Génération charnière

Ariane Krol
14 mars 2014
Cette article fût publiée par La Presse.
 

Les jeunes travailleurs ont-ils la vie plus dure que les baby-boomers? Le magazine L'actualité et l'Institut Broadbent tentent ces jours-ci de répondre, chacun à leur manière, à cette question plus complexe qu'elle n'en a l'air.

Le marché de l'emploi n'est pas tendre envers les jeunes. À 13,9%, le taux de chômage des Québécois de 15 à 24 ans est presque deux fois plus élevé que celui de l'ensemble de la population active (7,8%). Même des diplômés universitaires ont du mal à se placer.

La situation des jeunes travailleurs n'est pas de tout repos non plus. Souvent plus endettés que leurs parents ne l'étaient à leur âge, ils regardent les prix de l'immobilier en se demandant s'ils auront un jour les moyens d'acheter.

Et pourtant... Le niveau de vie des Québécois de 25-34 ans est meilleur que celui dont jouissaient les baby-boomers à la même période de leur vie, conclut L'actualité après avoir compilé 27 indicateurs de l'équité intergénérationnelle. Oui, la dette publique nette par habitant s'est alourdie dans la province. Et le ratio entre le prix moyen des maisons et le revenu médian après impôt se dégrade. Mais les jeunes parents ont accès à des services de garde beaucoup moins chers que ce qu'ont payé les baby-boomers. Et ce, alors que leur revenu médian après impôt s'est amélioré, tout comme l'équité salariale... entre autres. 

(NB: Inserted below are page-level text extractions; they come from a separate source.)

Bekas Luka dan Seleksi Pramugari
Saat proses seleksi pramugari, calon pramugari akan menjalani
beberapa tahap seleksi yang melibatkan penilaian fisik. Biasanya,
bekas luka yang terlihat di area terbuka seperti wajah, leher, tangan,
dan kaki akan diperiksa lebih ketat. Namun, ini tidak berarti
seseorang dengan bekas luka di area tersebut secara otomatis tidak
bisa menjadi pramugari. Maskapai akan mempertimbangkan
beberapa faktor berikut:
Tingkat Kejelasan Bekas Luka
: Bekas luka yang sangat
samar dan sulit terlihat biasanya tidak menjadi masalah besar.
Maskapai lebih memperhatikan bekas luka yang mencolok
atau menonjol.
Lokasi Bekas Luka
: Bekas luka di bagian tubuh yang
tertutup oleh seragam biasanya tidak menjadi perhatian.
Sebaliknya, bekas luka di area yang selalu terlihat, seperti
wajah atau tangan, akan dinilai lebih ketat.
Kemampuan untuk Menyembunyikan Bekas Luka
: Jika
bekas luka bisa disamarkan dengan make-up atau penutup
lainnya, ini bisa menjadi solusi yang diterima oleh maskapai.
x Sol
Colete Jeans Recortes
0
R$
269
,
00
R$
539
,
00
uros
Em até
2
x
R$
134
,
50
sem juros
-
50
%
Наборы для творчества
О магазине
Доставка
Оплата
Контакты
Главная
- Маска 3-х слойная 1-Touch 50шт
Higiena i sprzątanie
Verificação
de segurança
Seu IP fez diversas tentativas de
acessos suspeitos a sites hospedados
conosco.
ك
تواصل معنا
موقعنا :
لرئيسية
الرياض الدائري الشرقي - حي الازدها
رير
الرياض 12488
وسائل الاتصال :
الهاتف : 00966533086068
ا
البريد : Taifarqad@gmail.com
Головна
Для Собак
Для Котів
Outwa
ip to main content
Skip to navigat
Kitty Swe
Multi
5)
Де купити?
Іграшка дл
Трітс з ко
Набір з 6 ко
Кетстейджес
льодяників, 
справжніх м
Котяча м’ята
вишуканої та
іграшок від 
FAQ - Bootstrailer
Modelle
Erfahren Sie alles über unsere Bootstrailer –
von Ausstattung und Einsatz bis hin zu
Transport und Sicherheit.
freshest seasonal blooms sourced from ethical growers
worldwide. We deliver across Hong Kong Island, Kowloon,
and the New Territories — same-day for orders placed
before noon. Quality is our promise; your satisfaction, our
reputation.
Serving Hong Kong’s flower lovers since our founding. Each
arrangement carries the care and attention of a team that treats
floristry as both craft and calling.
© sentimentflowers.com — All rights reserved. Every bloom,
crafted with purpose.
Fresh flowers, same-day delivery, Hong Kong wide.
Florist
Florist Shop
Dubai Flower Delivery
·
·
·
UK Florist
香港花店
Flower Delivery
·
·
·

On n'est donc pas si étonné de voir que les jeunes sondés pour l'Institut Broadbent dans l'ensemble du Canada se montrent plus optimistes que leurs parents. Près de la moitié (49%) des baby-boomers pensent que les débouchés économiques seront moins intéressants pour la génération Y qu'ils ne l'ont été pour eux, alors que seulement le tiers (34%) des participants de 20 à 33 ans partagent ce point de vue. Et même si ces derniers s'attendent à avoir moins d'emplois permanents et plus de contrats que leurs parents au cours de leur carrière, leur capacité à payer assez d'impôts pour soutenir les programmes sociaux les inquiète beaucoup moins.

Insouciance de la jeunesse? Permettez-nous d'en douter. Seulement 16% des jeunes Canadiens croient qu'ils verront l'écart entre les riches et les pauvres diminuer de leur vivant, alors que 60% pensent qu'il s'élargira. La mode n'est pas aux lunettes roses au Québec non plus. Le taux de dépression majeure a augmenté chez les 20-33 ans, et la satisfaction générale à l'égard de la vie a reculé, montrent les indices de L'actualité.

Le portrait, évidemment, est partiel. On parle ici de questions pour lesquelles on dispose de données mesurables, ou d'opinions mesurées récemment. Il y en a bien d'autres. Du financement des retraites à la répartition des fonds publics en passant par le remboursement de la dette, les intérêts des boomers et des générations qui les suivent risquent de s'opposer sur bien des sujets au cours des prochaines années.